• Provided passage
--*--

Tech literacy is rising fast — alongside AI and cybersecurity

Employers also expect technology-related skills to grow rapidly, with AI and big data at the top of the fastest-growing skills, followed closely by networks and cybersecurity and technological literacy. The important nuance here is that “tech literacy” doesn’t mean turning every child into a programmer. It means helping them understand the digital world well enough to use it creatively, safely, and thoughtfully.

Resilience matters because the future is iterative

Right near the top, the report highlights resilience, flexibility and agility — because modern work is increasingly about learning, updating, and trying again. Kids who practice persistence and “debugging” their thinking are building a real career advantage — without ever needing to hear the phrase “career advantage.”

What this means at home: less pressure, more practice

If tech is becoming part of every job, then the goal isn’t to push children into one narrow path. The goal is to help them become confident learners in a digital world: children who can break problems into steps, stay calm when something doesn’t work, and create with technology instead of only consuming it.

That’s exactly why learning environments like AI, coding, and creative tech can be so powerful for children. Done the right way, they’re not “extra screen time.” They’re structured opportunities to practice analytical thinking, tech literacy, and resilience — the same skill trio the report keeps pointing to as future-proof.

Where Logiscool fits in

At Logiscool, we use AI, coding, and creative technology as a playful, age-appropriate way to build these transferable skills early — not because every child needs a tech job, but because every child will live and work in a tech-shaped world.

The future really is changing fast. You’re not imagining it. But the good news is: you don’t need to predict your child’s job title to prepare them. You just need to help them build the skills that help them thrive in any future.

--*--

• Recorded information
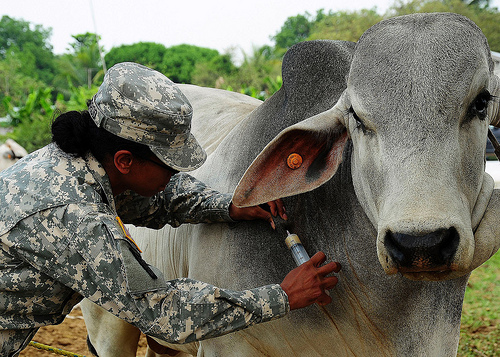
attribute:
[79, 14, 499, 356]
cow — gray, grey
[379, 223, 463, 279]
nose — big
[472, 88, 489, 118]
eye — black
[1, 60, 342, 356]
woman — camouflage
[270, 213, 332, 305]
needle — large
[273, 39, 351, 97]
hump — gray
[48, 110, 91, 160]
ponytail — black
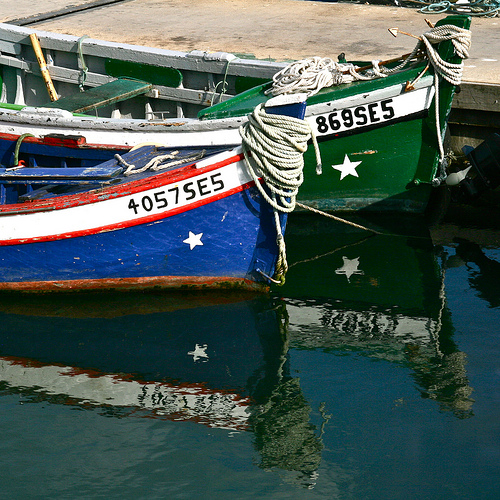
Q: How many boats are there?
A: Two.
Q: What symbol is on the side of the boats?
A: Star.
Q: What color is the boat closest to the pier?
A: Green.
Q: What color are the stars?
A: White.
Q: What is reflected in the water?
A: Boats.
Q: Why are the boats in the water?
A: Docking.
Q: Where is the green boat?
A: Near dock.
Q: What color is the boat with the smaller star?
A: Red. white, and blue.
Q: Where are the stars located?
A: Nose of boat.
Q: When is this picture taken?
A: Morning.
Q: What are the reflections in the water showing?
A: The boat.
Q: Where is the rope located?
A: Nose of boat.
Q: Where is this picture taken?
A: Water.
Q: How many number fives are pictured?
A: Three.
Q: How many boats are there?
A: 2.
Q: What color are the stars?
A: White.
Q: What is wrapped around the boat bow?
A: Rope.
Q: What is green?
A: Boat closest to dock.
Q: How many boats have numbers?
A: 2.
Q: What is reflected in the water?
A: 2 boats.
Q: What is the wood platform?
A: Dock.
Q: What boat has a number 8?
A: Green boat.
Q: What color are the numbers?
A: Black.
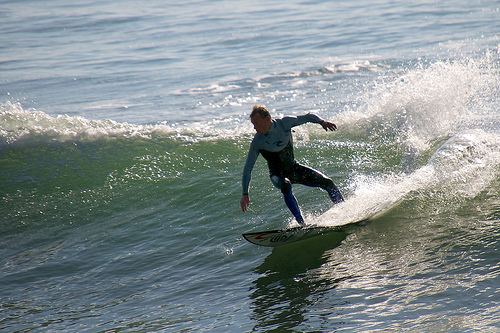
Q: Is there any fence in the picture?
A: No, there are no fences.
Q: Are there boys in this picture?
A: No, there are no boys.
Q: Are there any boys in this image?
A: No, there are no boys.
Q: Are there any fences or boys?
A: No, there are no boys or fences.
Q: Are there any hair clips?
A: No, there are no hair clips.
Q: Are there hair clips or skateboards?
A: No, there are no hair clips or skateboards.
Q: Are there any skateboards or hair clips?
A: No, there are no hair clips or skateboards.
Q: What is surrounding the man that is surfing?
A: The water is surrounding the man.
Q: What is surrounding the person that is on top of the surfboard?
A: The water is surrounding the man.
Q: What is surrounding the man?
A: The water is surrounding the man.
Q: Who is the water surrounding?
A: The water is surrounding the man.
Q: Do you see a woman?
A: No, there are no women.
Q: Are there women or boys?
A: No, there are no women or boys.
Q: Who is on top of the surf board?
A: The man is on top of the surf board.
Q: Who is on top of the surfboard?
A: The man is on top of the surf board.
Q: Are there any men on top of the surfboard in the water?
A: Yes, there is a man on top of the surfboard.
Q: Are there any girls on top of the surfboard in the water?
A: No, there is a man on top of the surfboard.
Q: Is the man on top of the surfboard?
A: Yes, the man is on top of the surfboard.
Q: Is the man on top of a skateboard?
A: No, the man is on top of the surfboard.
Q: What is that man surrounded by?
A: The man is surrounded by the water.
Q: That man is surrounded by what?
A: The man is surrounded by the water.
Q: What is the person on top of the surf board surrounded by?
A: The man is surrounded by the water.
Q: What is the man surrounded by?
A: The man is surrounded by the water.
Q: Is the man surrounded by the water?
A: Yes, the man is surrounded by the water.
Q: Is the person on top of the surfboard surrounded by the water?
A: Yes, the man is surrounded by the water.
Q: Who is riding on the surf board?
A: The man is riding on the surf board.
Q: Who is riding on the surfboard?
A: The man is riding on the surf board.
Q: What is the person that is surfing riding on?
A: The man is riding on the surfboard.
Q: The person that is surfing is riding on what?
A: The man is riding on the surfboard.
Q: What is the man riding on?
A: The man is riding on the surfboard.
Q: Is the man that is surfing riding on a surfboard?
A: Yes, the man is riding on a surfboard.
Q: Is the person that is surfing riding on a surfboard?
A: Yes, the man is riding on a surfboard.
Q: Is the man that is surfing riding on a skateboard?
A: No, the man is riding on a surfboard.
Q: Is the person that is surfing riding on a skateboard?
A: No, the man is riding on a surfboard.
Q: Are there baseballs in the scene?
A: No, there are no baseballs.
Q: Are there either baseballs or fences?
A: No, there are no baseballs or fences.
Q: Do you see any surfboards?
A: Yes, there is a surfboard.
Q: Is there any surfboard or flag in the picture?
A: Yes, there is a surfboard.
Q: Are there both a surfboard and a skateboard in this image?
A: No, there is a surfboard but no skateboards.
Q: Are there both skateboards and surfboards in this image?
A: No, there is a surfboard but no skateboards.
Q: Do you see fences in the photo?
A: No, there are no fences.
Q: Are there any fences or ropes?
A: No, there are no fences or ropes.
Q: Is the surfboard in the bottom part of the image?
A: Yes, the surfboard is in the bottom of the image.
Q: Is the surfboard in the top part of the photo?
A: No, the surfboard is in the bottom of the image.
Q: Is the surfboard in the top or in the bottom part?
A: The surfboard is in the bottom of the image.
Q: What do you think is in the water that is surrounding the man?
A: The surfboard is in the water.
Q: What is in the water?
A: The surfboard is in the water.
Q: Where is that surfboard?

--*--

• Task 1
Replace "career advantage" with "professional edge" in the tech literacy article's passage that opens with the words containing "Right near the" and closes with "only consuming it.", and give that passage.
• Task 2
Repeat the part of the records that opens with the line containing "Q: Where is this picture taken?" and closes with the line containing "A: No, there are no hair clips.". Omit the pictures.

• Your response 1
Right near the top, the report highlights resilience, flexibility and agility — because modern work is increasingly about learning, updating, and trying again. Kids who practice persistence and “debugging” their thinking are building a real professional edge — without ever needing to hear the phrase “professional edge.”

What this means at home: less pressure, more practice

If tech is becoming part of every job, then the goal isn’t to push children into one narrow path. The goal is to help them become confident learners in a digital world: children who can break problems into steps, stay calm when something doesn’t work, and create with technology instead of only consuming it.

• Your response 2
Q: Where is this picture taken?
A: Water.
Q: How many number fives are pictured?
A: Three.
Q: How many boats are there?
A: 2.
Q: What color are the stars?
A: White.
Q: What is wrapped around the boat bow?
A: Rope.
Q: What is green?
A: Boat closest to dock.
Q: How many boats have numbers?
A: 2.
Q: What is reflected in the water?
A: 2 boats.
Q: What is the wood platform?
A: Dock.
Q: What boat has a number 8?
A: Green boat.
Q: What color are the numbers?
A: Black.
Q: Is there any fence in the picture?
A: No, there are no fences.
Q: Are there boys in this picture?
A: No, there are no boys.
Q: Are there any boys in this image?
A: No, there are no boys.
Q: Are there any fences or boys?
A: No, there are no boys or fences.
Q: Are there any hair clips?
A: No, there are no hair clips.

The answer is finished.